This is how Israeli Prime Minister Benjamin Netanyahu can find common cause with barely reconstructed anti-Semites like Hungary’s Viktor Orban. It suits Netanyahu fine for Orban to demonize George Soros and other Jews—after all, Netanyahu hates Soros, too. But more broadly, both men are also engaged in the same anti-democratic activities: attacking human rights organizations, enforcing patriotic speech, undermining the independent judiciary and, most importantly, demonizing “foreigners.”

To nationalists, the solution to anti-Semitism is not, as progressives would have it, stamping out bigotry, ultra-nationalism, and scapegoating of the “other,” but rather a strong ethno-nationalist state (Jewish or otherwise). The presence of anti-Semitism serves to reinforce this view. It simply means that we must all be even stronger and more nationalistic.

The third and final function of the uncoupling of anti-Semitism from ideology is perhaps its most important: it enables “anti-Semitism” to be a scourge of left and right alike, rather than a feature of right-wing nationalism. If anti-Semitism is defined simply as anytime someone hates Jews for any reason, then it is a free-floating hatred that finds a home in Palestinian activism, fringe black nationalism, and among Muslim Americans like Rep.
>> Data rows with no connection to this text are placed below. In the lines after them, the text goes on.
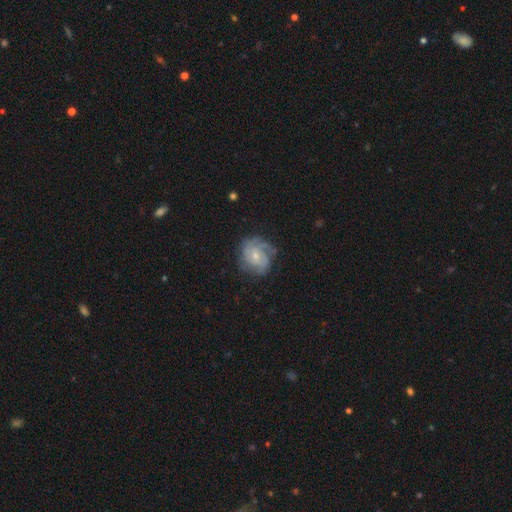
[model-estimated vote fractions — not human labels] A featured or disk galaxy (77%) with no bar (62%), tight (56%) spiral arms (93%) and a small central bulge (57%).

Vote fractions:
- Smooth or featured? featured or disk: 77% / smooth: 17% / star or artifact: 6%
- Edge-on disk? no: 98% / yes: 2%
- Bar? no: 62% / weak: 34% / strong: 5%
- Spiral arms? yes: 93% / no: 7%
- Spiral winding? tight: 56% / medium: 34% / loose: 10%
- Spiral arm count? can't tell: 30% / 2: 26% / 3: 25% / 4: 8% / 1: 7% / more than 4: 5%
- Bulge size? small: 57% / moderate: 37% / none: 3% / large: 2% / dominant: 1%
- Merging? none: 67% / minor disturbance: 21% / major disturbance: 10% / merger: 1%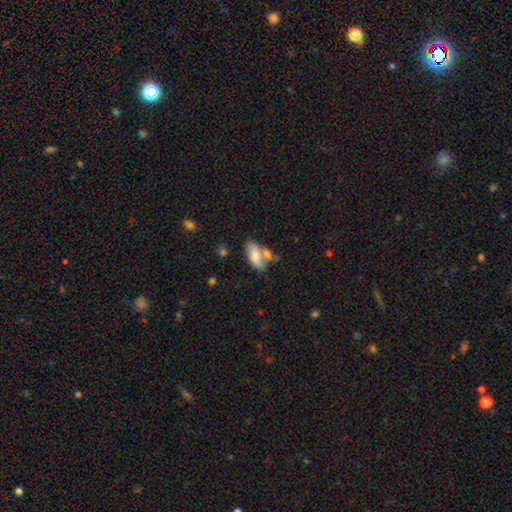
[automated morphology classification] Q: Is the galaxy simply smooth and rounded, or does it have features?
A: smooth — 75%.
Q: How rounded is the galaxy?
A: in between — 87%.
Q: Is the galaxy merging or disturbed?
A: none — 46%.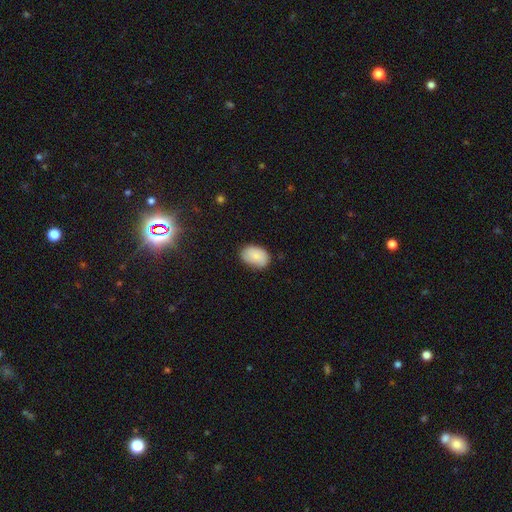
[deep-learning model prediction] Q: Smooth or featured?
A: smooth (84%); runner-up: featured or disk (8%)
Q: How rounded?
A: in between (86%); runner-up: round (13%)
Q: Merging?
A: none (76%); runner-up: minor disturbance (19%)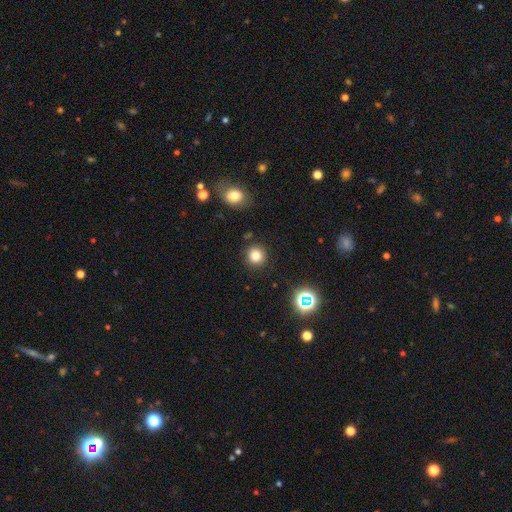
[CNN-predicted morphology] smooth-or-featured: smooth: 80% | star or artifact: 15% | featured or disk: 5%
  how-rounded: round: 93% | in between: 7% | cigar-shaped: 1%
  merging: none: 88% | minor disturbance: 7% | major disturbance: 3% | merger: 2%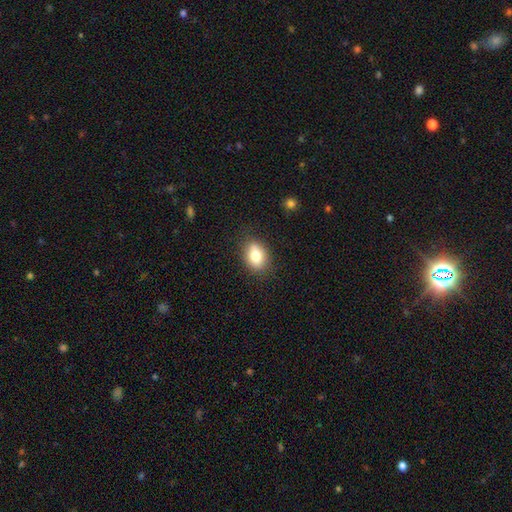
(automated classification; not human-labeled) smooth_or_featured: smooth (p=0.79) [alt: featured or disk p=0.12]
how_rounded: in between (p=0.77) [alt: round p=0.21]
merging: none (p=0.82) [alt: minor disturbance p=0.13]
Ilhan Omar.

Now, we are told, including by centrists who should know better, that an “ancient hatred” has reappeared on the right and left alike—as if it is campus BDS supporters who are shooting up synagogues and chanting “Jews will not replace us.”

Of course, there are indeed instances of anti-Semitism on the far left, including conspiracy theories involving Jews and slavery, Palestinian propaganda depicting Israelis as drinking blood, and anti-capitalist screeds that call out Jewish financiers in particular (which, of course, a Trump campaign ad also did).

But in the United States, the quality and quantity of these incidents pale in comparison by those found on the right.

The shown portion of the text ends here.